The Black Watch are this underrated little beauty of a band that are still going strong thanks to the indefatigable founder/bandleader John Andrew Fredrick. There's a new album due out this year and a couple of months ago he played a series of UK solo acoustic dates with the similarly godlike and undeservedly obscure Pat Fish aka the Jazz Butcher. I really need to catch up with their most recent albums and am annoyed with myself for having not done so.

The other not so secret weapon of the band, who joined a year after Fredrick started it up in 1987, is J'Anna Jacoby, whose violin is central to much of the group's music, and together they make some killer songs, bluntly put. My favorite album of theirs remains one of their earliest, Flowering, which I just put on now -- it's a standby album, one of those records you never get tired of, and you're glad is always there for you when you're not too sure what you want to hear. My AMG review is here but hell with it, I'll quote the whole thing:

Right from the brilliant opening song, "Terrific," the listener is clearly in good if familiar hands -- a brisk, clipped power pop/U.K.new wave rocker that eschews feedback in favor of a clean punch, all topped by the lovely violin work by Jacoby, showing why she's been in demand as a side person on a number of other recordings, and a sweet-and-sour lyric sung by both Frederick and Jacoby. Familiar hands, though, because "Terrific" also showcases one oddly inescapable element of the Black Watch, at least at this time -- Frederick's drop-dead vocal similarity to Ian McCulloch, maintained persistently throughout the record. It gets especially noticeable on "Jennifer, Jennifer" -- though it's a great number, a gentle romantic thing with a neat Beatles lyrical reference to boot, it's incredibly similar to McCulloch's "Candleland" (right down to the way Jacoby joins Frederick on harmonizing a line in the exact same way and same point in the song). All this said, Flowering is still an underrated gem of an album; released right when Nirvana and Pearl Jam hit, and on a small California label at that, its crisp, pop-friendly-with-a-bite feel got undeservedly lost in the grunge onslaught. Other recommended numbers include the ruminative "Jaded" and the fine album closer "The Stars Come Down."

- INFORMATION PROVIDED -
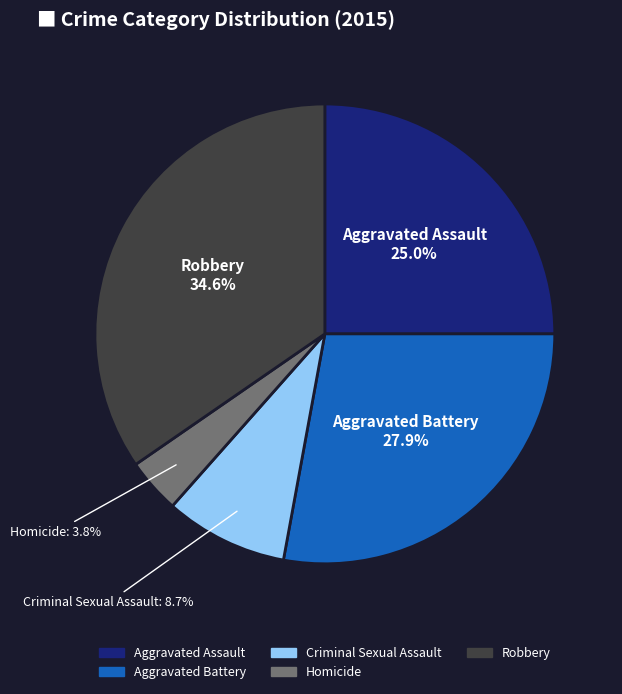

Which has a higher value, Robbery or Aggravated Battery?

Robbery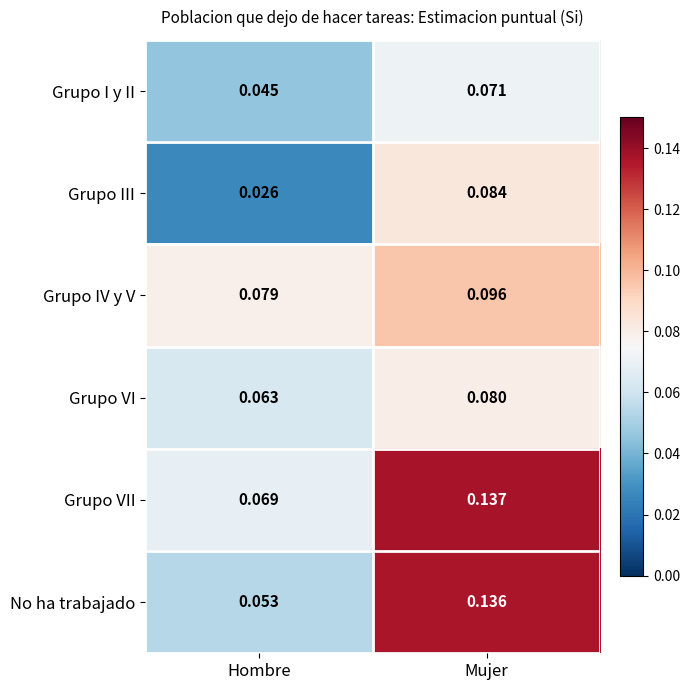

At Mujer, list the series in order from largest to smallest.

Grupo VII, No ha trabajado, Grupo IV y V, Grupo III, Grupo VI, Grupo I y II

- WHAT TO WORK ON -
[A] Answer these questions from the excerpt on the Black Watch:
(i) In what year did Fredrick start the band?
(ii) What instrument does J'Anna Jacoby play in the group?
(iii) Which song on Flowering does the writer call incredibly similar to McCulloch's "Candleland"?
[B] Copy out a passage of the excerpt on the Black Watch word for word. Begin at the words "The Black Watch are" and stop after "not done so.".

- ANSWERS TO EACH TASK -
[A]
(i) 1987
(ii) The violin
(iii) "Jennifer, Jennifer"

[B]
The Black Watch are this underrated little beauty of a band that are still going strong thanks to the indefatigable founder/bandleader John Andrew Fredrick. There's a new album due out this year and a couple of months ago he played a series of UK solo acoustic dates with the similarly godlike and undeservedly obscure Pat Fish aka the Jazz Butcher. I really need to catch up with their most recent albums and am annoyed with myself for having not done so.